The summer will be difficult in Europe and the United States due to tight crude oil markets. When the vacation season begins, demand for fuel will increase, leading to “bottlenecks, for example with diesel, gasoline or kerosene, especially in Europe.”
In March this year, the International Energy Agency drew up a plan that includes the introduction of car-free driving in cities on Sundays, reduced public transport fares and, in Germany, significant speed limits on freeways.
Meanwhile, Bloomberg forecasts that the global liquefied natural gas market could face a historic shortage this winter as the world rushes to buy the super-cooled fuel.
The European Union’s plan to cut Russian pipeline gas imports by two-thirds by the end of the year and replace them with liquefied gas from the U.S. and Africa is sharply increasing competition for the fuel for power plants and heating.
In a normal year, liquefied gas importers stock up during the summer to prepare for the peak winter season. Companies began restocking earlier this year and the looming supply shortages will likely drive up electricity bills and inflation.
“The arrival of winter puts everyone on edge,” said James Whistler, global head of energy derivatives at Simpson Spence Young. “All indications are that supply will be tight under normal conditions, but there are also additional risks,” he added.
Rystad Energy estimates that global demand will reach 436 million tons this year, exceeding available supply of 410 million tons.

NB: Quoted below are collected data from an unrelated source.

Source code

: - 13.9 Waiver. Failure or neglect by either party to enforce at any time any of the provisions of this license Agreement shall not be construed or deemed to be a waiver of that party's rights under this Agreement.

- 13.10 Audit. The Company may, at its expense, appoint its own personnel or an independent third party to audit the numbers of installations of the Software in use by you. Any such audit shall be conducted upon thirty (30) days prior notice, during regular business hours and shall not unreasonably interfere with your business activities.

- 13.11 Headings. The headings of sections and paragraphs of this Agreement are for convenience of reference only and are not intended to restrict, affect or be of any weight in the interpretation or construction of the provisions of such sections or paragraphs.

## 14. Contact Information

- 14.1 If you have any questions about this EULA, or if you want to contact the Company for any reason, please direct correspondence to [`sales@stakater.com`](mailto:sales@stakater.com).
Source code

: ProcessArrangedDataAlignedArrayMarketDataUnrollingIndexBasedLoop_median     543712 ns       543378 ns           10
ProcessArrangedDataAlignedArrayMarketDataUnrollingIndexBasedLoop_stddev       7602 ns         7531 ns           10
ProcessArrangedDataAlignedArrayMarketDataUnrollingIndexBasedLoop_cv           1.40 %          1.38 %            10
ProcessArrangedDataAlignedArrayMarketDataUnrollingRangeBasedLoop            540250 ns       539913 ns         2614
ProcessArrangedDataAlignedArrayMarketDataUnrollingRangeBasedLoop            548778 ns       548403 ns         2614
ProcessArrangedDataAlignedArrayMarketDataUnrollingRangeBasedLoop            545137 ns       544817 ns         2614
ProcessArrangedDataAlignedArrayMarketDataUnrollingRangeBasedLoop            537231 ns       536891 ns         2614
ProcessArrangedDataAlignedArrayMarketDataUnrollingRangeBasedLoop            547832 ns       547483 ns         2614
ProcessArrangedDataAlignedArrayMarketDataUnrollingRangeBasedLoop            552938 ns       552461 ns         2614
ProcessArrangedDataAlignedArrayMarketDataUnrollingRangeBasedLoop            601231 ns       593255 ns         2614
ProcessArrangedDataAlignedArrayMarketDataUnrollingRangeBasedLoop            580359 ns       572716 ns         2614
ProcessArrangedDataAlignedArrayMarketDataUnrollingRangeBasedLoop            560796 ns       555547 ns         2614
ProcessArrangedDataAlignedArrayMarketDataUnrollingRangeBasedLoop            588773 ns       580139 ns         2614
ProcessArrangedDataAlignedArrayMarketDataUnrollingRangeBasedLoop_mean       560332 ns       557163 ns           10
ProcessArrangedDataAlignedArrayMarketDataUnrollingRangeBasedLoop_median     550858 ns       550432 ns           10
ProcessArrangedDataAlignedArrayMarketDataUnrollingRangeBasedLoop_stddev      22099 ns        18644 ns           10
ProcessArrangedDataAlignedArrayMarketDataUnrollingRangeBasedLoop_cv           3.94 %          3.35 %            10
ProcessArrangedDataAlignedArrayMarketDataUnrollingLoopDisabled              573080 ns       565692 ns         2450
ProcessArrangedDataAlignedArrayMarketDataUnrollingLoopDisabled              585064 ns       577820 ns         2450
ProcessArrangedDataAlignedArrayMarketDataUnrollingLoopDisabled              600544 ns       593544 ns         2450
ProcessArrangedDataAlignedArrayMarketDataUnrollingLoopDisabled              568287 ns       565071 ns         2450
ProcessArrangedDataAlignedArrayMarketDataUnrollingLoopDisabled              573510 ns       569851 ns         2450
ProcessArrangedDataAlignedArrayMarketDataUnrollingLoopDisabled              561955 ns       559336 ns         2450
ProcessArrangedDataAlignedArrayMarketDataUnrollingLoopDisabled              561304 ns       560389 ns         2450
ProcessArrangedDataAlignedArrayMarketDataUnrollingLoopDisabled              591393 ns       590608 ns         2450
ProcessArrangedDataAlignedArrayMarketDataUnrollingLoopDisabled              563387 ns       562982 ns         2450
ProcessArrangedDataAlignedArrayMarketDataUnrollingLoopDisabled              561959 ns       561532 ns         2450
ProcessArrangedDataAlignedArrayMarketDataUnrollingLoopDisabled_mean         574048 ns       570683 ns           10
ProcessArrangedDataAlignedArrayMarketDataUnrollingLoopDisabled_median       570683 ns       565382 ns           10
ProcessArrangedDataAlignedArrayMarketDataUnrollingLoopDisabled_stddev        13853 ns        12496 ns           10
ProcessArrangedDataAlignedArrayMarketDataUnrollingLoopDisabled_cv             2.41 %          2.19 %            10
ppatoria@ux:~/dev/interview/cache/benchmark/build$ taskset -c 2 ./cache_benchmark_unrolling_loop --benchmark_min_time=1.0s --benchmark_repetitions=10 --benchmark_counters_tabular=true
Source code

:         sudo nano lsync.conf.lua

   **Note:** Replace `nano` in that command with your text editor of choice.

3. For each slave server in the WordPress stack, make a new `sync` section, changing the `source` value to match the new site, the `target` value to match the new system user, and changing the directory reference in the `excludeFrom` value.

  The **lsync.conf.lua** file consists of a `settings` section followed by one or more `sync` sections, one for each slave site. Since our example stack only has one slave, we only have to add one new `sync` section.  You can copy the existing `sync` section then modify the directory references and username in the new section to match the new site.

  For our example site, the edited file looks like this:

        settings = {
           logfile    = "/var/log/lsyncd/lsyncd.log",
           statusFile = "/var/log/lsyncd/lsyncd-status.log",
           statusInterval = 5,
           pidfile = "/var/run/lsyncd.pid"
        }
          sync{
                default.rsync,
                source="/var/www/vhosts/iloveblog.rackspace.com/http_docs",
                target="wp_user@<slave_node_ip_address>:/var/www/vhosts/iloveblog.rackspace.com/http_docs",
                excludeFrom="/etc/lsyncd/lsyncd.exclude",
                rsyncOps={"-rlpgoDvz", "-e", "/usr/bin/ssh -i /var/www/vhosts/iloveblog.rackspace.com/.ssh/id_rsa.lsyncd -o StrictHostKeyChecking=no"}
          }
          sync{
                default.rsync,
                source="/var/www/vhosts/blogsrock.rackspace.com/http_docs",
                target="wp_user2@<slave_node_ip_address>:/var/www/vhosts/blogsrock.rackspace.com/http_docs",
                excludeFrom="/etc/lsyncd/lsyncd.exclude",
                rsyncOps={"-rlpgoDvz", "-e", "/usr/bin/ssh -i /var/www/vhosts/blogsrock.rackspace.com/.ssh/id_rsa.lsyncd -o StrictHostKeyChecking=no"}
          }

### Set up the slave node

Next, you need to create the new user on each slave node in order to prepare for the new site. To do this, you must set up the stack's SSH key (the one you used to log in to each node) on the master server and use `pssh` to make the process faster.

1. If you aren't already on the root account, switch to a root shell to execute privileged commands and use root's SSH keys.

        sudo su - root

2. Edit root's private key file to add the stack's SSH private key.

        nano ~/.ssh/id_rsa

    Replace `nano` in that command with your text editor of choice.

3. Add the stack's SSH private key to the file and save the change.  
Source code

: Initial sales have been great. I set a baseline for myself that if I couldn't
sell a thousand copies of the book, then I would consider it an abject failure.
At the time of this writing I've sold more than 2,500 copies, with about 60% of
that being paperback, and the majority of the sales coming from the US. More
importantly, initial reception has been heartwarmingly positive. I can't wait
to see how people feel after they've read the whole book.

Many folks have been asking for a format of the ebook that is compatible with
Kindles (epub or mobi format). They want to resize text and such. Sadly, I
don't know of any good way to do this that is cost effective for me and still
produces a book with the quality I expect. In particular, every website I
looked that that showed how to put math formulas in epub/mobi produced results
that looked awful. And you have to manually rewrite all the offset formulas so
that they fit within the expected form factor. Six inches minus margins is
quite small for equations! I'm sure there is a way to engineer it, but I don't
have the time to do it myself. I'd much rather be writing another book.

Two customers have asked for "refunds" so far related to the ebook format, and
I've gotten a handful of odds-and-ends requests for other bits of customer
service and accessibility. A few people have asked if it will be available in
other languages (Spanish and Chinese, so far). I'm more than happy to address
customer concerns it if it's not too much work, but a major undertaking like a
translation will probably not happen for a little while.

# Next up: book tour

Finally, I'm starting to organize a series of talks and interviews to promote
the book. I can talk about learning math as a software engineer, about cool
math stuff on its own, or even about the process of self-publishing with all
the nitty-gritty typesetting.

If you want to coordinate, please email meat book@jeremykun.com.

Intermediaries are diverting liquefied gas cargoes from Asia and opting to sell to Europe, where prices are more attractive.
“There is no excess capacity in the global gas complex, leaving Europe and Asia in a tug-of-war for available supply,” said Michael Stoppard, head of global gas strategy and special advisor to S&P Global Commodity Insights.
Gas prices in Europe have come down from their peak in early March, but remain well above average levels for this time of year. The declines could give buyers in the region more room to replenish inventories in the coming months, although they note that much will depend on how quickly Chinese demand returns.
Consumption in Asia’s largest economy, which is beginning to emerge from confinement, remains low, but a strong rebound in purchases should be expected later in the year.